Provided information below:
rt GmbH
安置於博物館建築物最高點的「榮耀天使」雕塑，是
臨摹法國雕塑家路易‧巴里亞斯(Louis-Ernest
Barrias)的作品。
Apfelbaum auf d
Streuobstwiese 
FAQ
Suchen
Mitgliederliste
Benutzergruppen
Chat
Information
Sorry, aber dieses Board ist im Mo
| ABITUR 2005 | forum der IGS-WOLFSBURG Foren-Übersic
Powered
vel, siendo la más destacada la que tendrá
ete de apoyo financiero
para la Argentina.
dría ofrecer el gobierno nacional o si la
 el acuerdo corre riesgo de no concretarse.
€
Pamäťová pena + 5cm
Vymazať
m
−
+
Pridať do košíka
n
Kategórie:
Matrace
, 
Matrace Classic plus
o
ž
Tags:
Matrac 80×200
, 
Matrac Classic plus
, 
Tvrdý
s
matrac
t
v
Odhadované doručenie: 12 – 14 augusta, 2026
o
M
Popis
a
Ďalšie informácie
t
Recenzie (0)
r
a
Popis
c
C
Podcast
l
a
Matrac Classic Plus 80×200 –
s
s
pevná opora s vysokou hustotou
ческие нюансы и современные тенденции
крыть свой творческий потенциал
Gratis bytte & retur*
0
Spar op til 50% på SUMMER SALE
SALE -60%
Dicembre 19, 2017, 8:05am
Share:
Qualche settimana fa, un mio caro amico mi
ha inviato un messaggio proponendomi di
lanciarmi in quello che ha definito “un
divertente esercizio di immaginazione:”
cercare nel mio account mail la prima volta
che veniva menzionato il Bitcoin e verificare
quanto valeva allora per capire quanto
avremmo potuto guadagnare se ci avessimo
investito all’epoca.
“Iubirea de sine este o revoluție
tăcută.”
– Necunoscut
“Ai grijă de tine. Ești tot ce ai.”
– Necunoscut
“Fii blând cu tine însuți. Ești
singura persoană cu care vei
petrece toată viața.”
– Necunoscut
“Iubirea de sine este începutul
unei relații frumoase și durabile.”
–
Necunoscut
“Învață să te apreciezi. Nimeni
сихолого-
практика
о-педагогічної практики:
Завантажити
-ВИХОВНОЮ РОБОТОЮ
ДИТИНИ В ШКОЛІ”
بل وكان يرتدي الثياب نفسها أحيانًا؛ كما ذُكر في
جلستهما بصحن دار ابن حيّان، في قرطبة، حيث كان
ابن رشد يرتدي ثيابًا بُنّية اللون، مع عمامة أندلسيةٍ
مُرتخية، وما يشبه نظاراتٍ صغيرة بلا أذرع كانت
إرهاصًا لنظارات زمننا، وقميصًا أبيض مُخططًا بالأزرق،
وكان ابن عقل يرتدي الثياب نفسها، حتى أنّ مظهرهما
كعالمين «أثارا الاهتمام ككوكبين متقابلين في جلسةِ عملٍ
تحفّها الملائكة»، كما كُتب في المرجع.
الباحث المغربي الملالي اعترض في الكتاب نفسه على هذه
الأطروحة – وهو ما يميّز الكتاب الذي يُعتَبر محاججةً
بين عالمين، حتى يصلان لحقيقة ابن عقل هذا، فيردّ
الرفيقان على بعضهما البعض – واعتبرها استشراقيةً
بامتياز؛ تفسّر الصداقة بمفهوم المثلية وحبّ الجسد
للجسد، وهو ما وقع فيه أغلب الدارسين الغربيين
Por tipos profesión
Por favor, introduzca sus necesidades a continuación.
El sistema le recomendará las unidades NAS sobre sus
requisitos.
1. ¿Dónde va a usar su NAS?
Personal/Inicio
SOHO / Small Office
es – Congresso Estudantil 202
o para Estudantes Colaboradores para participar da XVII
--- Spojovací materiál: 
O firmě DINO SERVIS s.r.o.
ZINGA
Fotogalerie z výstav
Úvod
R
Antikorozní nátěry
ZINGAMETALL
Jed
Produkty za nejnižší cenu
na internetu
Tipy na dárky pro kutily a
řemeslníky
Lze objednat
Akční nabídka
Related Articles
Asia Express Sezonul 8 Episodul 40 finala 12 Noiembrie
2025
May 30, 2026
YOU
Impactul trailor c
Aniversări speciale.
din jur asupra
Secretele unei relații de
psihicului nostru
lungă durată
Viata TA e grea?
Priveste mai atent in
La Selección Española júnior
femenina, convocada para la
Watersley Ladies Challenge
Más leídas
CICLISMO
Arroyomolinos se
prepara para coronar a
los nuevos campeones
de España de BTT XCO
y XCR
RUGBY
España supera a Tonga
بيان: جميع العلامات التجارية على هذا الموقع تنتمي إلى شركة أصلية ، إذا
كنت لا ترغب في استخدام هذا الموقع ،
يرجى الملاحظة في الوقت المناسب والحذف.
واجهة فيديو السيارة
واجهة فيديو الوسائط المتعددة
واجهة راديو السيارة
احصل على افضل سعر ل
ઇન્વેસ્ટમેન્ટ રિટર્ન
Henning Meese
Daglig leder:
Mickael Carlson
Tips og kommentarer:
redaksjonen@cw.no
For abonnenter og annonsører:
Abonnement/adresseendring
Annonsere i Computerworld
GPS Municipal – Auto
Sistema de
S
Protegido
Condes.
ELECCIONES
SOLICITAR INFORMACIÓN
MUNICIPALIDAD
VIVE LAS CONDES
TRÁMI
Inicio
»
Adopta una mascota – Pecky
End of Provided information.
Your goal: Within the listing above, copy each line that has the string "الثياب".

Output of the task:
بل وكان يرتدي الثياب نفسها أحيانًا؛ كما ذُكر في
وكان ابن عقل يرتدي الثياب نفسها، حتى أنّ مظهرهما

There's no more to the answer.